Build a Project
Up to this point, the walking skeleton has been running in development mode. Once you’ve added meaningful features, you can deploy your application to production. To do that, you have to make a production build. The build gathers necessary frontend resources and dependencies. It then transpiles, minimizes and bundles them to make the application load faster.
Make a Production Build
In the walking skeleton, you use the Vaadin Maven plugin to make a production build. You do this by activating the production
profile, like this:
./mvnw clean package -Pproduction
Once the build has finished, check the target
directory. If your skeleton was named my-application
, you should find a file called my-application-1.0-SNAPSHOT.jar
.
Important
| Running this JAR directly will fail due to a missing production database. The skeleton uses H2 or PostgreSQL Testcontainers in development mode but expects PostgreSQL in production.

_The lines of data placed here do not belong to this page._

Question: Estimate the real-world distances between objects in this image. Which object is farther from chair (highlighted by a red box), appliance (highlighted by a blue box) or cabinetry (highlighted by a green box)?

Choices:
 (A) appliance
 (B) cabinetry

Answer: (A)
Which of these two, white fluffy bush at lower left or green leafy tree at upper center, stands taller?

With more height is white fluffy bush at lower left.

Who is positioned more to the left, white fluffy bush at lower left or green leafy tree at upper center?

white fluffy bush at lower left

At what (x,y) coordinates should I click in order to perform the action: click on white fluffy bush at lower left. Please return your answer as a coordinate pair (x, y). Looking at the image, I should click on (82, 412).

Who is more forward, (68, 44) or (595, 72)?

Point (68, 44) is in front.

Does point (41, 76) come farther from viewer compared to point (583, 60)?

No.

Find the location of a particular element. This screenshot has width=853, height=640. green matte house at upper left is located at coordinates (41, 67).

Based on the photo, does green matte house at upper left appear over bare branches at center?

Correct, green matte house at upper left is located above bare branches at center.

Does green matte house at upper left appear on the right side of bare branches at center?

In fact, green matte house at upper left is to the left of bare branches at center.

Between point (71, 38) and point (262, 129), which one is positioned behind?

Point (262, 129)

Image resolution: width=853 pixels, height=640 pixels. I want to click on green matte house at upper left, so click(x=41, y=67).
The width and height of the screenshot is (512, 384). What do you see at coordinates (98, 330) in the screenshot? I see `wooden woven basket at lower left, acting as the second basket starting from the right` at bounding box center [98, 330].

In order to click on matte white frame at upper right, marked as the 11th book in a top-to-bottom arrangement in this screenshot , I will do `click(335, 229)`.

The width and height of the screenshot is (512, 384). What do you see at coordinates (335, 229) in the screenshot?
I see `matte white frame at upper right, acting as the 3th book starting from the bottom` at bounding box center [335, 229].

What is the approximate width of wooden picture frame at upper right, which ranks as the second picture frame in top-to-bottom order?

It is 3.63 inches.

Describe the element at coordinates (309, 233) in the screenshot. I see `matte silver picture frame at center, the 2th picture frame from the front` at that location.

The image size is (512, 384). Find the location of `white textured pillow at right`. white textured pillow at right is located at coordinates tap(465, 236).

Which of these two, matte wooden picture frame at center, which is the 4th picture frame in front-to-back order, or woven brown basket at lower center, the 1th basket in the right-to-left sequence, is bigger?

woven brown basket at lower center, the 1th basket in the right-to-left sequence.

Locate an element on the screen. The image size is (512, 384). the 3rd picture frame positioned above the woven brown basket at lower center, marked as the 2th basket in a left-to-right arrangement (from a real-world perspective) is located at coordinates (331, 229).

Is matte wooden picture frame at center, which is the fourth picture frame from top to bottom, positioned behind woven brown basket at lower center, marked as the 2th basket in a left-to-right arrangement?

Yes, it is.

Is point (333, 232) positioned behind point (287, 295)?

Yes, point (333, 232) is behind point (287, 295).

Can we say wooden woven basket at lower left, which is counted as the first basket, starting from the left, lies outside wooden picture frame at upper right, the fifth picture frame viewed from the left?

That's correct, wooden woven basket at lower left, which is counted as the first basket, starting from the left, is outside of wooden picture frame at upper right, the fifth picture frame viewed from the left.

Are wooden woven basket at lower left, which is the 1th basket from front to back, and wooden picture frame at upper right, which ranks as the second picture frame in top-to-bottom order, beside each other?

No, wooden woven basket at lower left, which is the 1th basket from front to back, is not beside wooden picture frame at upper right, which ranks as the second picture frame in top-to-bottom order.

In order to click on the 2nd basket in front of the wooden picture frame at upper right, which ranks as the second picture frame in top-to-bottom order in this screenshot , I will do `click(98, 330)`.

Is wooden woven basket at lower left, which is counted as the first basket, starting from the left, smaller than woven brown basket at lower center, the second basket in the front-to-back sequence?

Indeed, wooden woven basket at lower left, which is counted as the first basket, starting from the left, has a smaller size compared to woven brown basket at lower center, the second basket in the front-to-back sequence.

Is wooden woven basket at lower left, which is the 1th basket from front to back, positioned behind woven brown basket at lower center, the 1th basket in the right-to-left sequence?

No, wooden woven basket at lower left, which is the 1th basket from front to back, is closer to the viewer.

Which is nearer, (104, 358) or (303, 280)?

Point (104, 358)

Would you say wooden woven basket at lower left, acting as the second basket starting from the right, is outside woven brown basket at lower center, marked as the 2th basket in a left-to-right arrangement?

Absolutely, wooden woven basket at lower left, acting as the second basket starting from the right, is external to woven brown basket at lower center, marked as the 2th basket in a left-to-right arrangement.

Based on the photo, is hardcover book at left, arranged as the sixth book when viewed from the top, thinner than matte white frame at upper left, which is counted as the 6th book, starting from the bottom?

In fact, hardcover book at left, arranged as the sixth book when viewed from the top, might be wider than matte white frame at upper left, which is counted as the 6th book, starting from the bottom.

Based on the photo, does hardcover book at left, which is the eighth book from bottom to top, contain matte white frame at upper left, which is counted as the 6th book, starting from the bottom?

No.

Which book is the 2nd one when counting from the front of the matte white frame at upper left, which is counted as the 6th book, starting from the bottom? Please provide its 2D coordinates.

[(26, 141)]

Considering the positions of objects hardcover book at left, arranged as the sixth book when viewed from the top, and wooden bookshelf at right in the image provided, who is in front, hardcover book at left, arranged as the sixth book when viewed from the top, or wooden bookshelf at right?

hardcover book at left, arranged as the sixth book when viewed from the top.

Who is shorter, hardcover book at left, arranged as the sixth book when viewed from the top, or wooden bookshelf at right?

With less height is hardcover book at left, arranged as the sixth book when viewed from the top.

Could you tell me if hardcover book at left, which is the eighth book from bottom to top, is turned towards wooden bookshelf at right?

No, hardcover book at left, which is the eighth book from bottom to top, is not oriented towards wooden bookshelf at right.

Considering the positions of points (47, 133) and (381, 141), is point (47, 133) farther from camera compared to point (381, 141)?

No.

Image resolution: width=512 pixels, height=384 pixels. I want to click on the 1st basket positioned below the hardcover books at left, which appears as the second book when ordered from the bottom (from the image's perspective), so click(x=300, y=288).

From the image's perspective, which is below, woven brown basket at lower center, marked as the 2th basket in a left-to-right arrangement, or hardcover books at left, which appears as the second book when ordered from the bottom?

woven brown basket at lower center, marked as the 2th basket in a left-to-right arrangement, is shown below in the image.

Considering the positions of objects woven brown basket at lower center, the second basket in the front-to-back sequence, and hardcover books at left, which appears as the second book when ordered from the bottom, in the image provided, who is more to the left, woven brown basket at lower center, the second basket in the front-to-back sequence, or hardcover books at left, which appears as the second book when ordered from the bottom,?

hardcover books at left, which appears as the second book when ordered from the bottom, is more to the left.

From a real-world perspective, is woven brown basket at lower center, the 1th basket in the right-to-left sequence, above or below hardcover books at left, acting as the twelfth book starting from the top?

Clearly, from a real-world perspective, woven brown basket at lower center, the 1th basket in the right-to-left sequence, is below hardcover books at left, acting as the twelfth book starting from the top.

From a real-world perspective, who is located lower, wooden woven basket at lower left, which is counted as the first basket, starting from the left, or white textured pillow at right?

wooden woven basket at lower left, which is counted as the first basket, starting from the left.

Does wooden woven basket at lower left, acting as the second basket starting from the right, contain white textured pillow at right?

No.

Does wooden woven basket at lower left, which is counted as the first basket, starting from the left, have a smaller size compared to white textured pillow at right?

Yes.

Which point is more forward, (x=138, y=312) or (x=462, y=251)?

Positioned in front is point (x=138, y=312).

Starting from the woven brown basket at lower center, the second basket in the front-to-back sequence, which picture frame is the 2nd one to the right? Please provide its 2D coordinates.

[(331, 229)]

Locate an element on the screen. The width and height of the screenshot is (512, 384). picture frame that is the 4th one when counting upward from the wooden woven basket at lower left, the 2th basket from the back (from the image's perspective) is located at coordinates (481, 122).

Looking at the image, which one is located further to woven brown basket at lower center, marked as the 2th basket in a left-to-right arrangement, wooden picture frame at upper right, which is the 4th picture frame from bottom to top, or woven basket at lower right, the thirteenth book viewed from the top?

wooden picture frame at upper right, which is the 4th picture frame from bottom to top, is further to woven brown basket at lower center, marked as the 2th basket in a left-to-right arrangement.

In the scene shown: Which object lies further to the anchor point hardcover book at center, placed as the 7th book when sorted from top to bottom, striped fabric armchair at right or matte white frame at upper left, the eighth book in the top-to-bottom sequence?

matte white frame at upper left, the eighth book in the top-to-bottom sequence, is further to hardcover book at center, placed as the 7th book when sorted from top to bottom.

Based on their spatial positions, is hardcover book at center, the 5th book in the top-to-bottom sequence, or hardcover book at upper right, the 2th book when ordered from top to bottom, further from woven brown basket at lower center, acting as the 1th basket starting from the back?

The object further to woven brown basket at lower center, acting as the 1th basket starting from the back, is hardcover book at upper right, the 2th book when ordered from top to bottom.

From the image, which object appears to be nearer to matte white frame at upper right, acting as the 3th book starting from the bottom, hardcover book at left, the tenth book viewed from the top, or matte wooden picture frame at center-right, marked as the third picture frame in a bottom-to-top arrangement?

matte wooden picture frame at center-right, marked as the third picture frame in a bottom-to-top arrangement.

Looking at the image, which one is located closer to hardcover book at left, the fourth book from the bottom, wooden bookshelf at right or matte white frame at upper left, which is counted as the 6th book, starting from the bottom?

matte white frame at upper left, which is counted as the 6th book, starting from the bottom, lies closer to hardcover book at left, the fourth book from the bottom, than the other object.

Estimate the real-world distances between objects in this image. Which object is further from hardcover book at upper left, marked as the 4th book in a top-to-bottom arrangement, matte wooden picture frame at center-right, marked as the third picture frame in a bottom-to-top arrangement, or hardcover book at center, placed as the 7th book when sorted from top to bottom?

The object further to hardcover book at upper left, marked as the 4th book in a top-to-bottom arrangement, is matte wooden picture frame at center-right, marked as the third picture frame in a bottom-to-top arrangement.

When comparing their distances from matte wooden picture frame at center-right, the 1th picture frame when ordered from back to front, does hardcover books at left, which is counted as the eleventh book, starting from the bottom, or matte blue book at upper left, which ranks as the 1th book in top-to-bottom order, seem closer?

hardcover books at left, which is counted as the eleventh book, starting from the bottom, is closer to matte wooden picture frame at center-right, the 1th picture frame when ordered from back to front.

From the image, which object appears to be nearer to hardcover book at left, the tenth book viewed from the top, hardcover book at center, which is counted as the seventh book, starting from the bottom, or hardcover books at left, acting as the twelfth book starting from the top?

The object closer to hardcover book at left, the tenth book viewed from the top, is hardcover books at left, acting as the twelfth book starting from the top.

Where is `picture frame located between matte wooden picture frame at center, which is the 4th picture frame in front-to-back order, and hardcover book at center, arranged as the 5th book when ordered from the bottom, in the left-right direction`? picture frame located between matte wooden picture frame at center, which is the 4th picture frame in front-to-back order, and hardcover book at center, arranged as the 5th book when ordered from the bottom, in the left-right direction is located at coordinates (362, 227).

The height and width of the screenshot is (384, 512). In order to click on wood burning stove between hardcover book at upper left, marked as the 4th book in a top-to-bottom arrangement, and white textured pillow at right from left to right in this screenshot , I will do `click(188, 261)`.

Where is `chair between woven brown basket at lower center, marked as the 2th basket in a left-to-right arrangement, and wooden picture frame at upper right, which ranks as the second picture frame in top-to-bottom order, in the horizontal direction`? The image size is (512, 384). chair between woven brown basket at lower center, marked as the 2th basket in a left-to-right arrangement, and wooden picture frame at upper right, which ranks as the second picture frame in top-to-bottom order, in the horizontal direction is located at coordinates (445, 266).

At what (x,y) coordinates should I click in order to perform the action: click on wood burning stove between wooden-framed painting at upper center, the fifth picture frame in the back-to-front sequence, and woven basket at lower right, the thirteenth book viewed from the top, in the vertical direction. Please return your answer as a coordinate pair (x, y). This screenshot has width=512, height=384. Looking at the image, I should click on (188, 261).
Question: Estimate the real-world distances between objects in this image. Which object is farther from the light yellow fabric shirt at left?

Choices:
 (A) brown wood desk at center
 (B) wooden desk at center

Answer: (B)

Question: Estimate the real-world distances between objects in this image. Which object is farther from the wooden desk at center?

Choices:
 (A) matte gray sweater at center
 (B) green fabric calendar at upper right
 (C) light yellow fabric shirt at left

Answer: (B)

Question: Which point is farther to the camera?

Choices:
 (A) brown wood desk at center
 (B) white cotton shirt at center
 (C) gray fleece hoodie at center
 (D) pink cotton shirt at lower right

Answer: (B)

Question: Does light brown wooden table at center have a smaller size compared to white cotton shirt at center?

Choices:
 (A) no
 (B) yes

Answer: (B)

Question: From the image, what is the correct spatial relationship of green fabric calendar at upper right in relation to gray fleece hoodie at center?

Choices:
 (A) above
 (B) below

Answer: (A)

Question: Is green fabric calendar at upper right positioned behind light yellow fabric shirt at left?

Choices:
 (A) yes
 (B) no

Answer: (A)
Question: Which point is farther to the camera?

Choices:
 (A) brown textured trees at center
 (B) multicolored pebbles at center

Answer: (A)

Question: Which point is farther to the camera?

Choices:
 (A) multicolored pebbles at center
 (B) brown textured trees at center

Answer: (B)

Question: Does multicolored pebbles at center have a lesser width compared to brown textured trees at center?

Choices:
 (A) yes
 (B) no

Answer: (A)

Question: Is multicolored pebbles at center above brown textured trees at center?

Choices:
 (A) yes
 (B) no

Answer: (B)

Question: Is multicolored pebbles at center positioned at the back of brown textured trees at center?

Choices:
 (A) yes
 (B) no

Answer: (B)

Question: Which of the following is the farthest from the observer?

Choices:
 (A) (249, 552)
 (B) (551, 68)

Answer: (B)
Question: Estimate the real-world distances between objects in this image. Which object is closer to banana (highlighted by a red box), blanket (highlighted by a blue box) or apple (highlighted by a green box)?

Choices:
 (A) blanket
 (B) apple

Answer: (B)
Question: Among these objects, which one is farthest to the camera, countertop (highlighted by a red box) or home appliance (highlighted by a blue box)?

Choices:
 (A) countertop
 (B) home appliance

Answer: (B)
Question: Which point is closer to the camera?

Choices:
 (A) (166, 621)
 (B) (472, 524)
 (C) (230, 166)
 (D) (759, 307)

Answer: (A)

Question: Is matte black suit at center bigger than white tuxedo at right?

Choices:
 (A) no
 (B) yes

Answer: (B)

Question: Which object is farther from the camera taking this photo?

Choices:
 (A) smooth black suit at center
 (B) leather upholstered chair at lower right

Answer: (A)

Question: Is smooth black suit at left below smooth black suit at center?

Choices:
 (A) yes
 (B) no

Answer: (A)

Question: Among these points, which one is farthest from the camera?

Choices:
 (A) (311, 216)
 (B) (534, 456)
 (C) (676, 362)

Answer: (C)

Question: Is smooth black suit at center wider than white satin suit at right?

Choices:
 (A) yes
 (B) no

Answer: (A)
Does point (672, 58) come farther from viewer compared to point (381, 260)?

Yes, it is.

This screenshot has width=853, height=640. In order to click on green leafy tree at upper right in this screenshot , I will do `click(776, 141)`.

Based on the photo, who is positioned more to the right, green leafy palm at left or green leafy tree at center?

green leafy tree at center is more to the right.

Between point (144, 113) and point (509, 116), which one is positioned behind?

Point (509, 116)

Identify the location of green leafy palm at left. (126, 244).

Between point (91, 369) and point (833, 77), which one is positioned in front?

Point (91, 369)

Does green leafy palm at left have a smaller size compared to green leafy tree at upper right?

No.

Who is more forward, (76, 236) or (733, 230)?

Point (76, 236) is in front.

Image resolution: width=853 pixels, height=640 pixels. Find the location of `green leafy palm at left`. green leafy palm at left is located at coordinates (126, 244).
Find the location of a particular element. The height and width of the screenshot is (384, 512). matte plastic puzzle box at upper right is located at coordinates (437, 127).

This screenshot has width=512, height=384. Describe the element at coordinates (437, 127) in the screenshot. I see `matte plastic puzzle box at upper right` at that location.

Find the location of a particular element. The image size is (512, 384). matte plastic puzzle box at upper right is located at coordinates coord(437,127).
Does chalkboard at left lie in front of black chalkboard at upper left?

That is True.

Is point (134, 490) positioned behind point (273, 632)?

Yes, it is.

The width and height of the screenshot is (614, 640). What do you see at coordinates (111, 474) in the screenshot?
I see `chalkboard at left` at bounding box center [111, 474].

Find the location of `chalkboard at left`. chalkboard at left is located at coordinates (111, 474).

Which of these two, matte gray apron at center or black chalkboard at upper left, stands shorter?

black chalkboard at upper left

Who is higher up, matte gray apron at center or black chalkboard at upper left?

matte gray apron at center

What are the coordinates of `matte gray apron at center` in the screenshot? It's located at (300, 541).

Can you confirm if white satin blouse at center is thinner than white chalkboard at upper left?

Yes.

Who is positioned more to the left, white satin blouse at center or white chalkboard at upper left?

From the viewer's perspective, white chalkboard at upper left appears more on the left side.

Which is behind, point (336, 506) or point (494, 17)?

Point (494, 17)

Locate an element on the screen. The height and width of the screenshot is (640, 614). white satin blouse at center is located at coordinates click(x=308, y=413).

You’ll learn how to address this later in this guide. |
The production
profile not only builds the frontend, but also excludes the development server bundle since it contains features that aren’t used in production.
Build a Docker Image
Starting with Vaadin 24.8, the walking skeleton includes a Dockerfile
that allows you to package your application as a Docker image.
Note
|
Install Docker
You must install Docker on your system before you can build an image.
|
After creating a production build, run the following command from your project root:
docker build -t my-application:latest .
This command produces a Docker image tagged my-application:latest
, including the JAR file from the target
directory.
Deploy with Control Center
Once the Docker image is built, you can deploy it using Control Center, a tool designed to simplify managing Vaadin applications on Kubernetes clusters.
Note
|
Install Control Center
You must first install Control Center into a Kubernetes cluster. This cluster can be local or cloud-based. For installation instructions, see the Getting Started guide.
|
The walking skeleton is preconfigured to work with Control Center. Specifically, it requires the following features to be enabled for the application to run in production without modification:
-
Identity Management via Keycloak for authentication and user management.
-
PostgreSQL Database provisioned through the Control Center UI.
If you choose not to use these features, you’ll need to manually adjust the application’s configuration to work with a different authentication mechanism or database setup.
For full deployment instructions, see the Application Deployment guide.